— To do —
From the passage on privacy-first data, pull out word for word the stretch from "Nassim Taleb has" through "Goldberg machine, really.".

— Source extract —

___

Quimby: It’s important to understand that the shift to privacy first is about more than tags and cookies and pixels and cross-domain scripts. It’s about more than just who accesses data or who processes and controls it. It’s about more than device IDs and IP addresses and anonymous email addresses (which is another Apple offering).

Privacy first is really about the end of the way marketers and developers have gathered and used online data for three decades. And this is frightening and disruptive, but it’s also a substantial opportunity to rethink the way data moves around and to build a better, more compliant web.

In my mind, the new architecture should accept that the browser side and the device level have become enormously unstable and unreliable and getting more so all the time.

You know, we talk about privacy first and the death of third-party cookies as if they’re forward-looking issues. But the truth is privacy first has impacted our productivity and spending since at least 2017. That’s when Safari and Firefox stopped supporting third-party cookies. And since 20-25% use those browsers, it’s entirely possible the investments we make in AdTech and MarTech tools are — at most — 75-80% effective.

That’s four years of waste compounding every day, which is an extraordinary amount of burn. When Chrome joins them in 2023 — if we indeed make it that long — just about every web user will be affected.

Nassim Taleb has an amazing concept he calls “antifragility.” The old ways of moving data around are incredibly fragile. Between cross domain scripts and cookie syncs and ownership confusion, it’s a sort of Rube Goldberg machine, really.

In my mind, the new data standard should be antifragile in the Taleb sense. Not only is it highly resistant to client-side disruptions, it gains in value and utility as client-side data collection, storage, and distribution reaches its end of life.

___

Stored records:
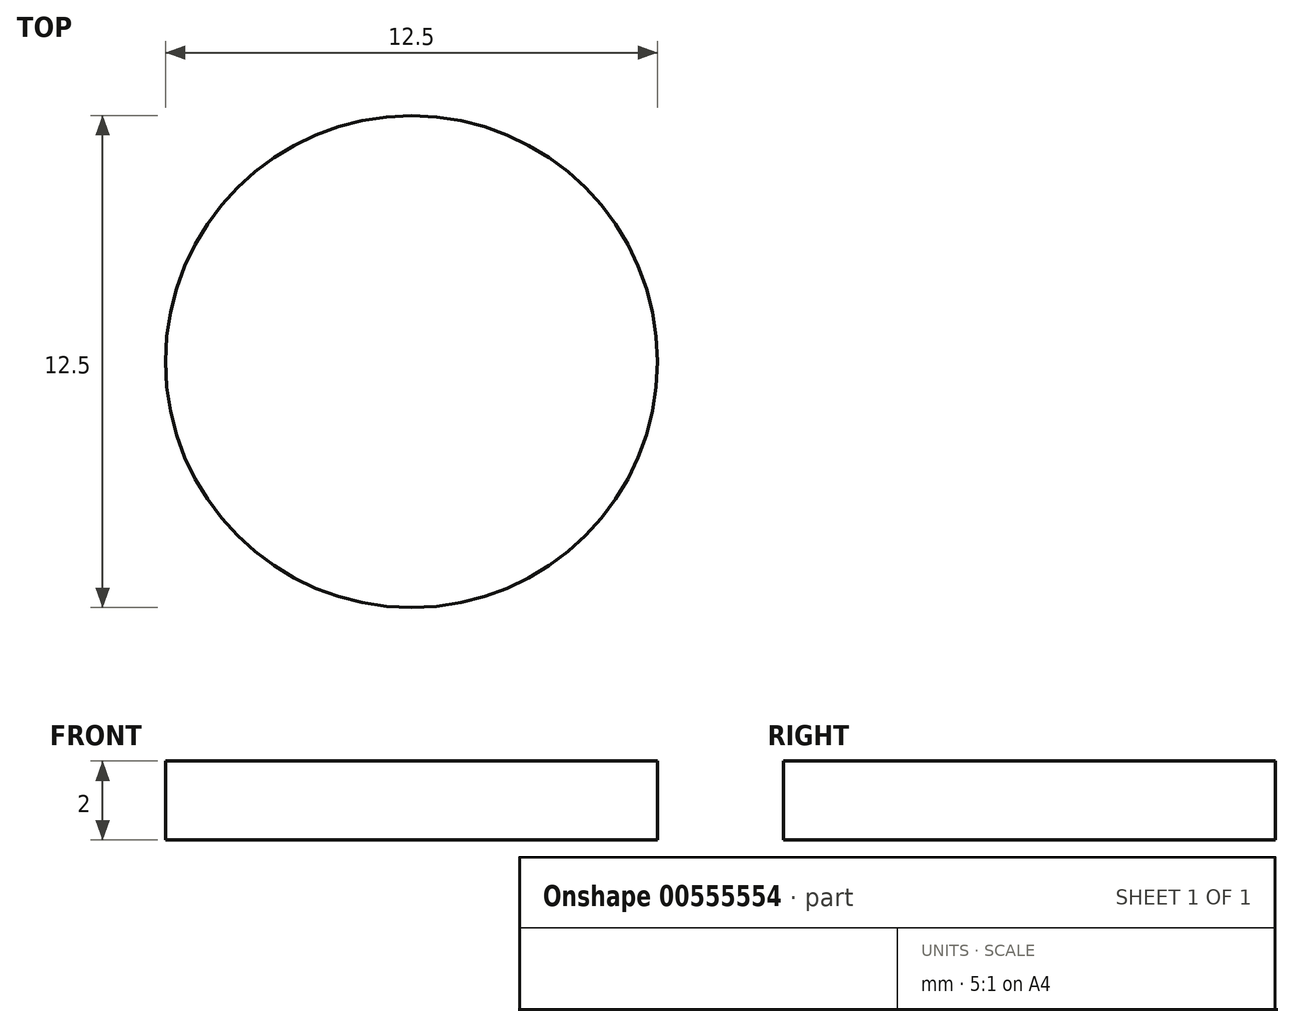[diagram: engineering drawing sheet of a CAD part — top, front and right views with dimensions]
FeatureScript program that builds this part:
annotation { "Feature Type Name" : "Feature", "Feature Type Description" : "" }
export const myFeature = defineFeature(function(context is Context, id is Id, definition is map)
    precondition{}
    {
        {
            var Q0;
            Q0=qCreatedBy(makeId("Top.planeOp"),FACE);
            var sketch = newSketch(context, id + "F0", { "sketchPlane" : qUnion([Q0])});
            skCircle(sketch, "E0", {"center": v(0, 0) * mm, "radius": 6.25 * mm});
            skSolve(sketch);
        }
        {
            var Q0;
            Q0 = qSketchRegion(id + "F0", true);
            extrude(context, id + "F1", {"entities" : qUnion([Q0]), "depth" : 2 * mm, "offsetDistance" : 25.4 * mm});
        }
    });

___

— Correct answer —
Nassim Taleb has an amazing concept he calls “antifragility.” The old ways of moving data around are incredibly fragile. Between cross domain scripts and cookie syncs and ownership confusion, it’s a sort of Rube Goldberg machine, really.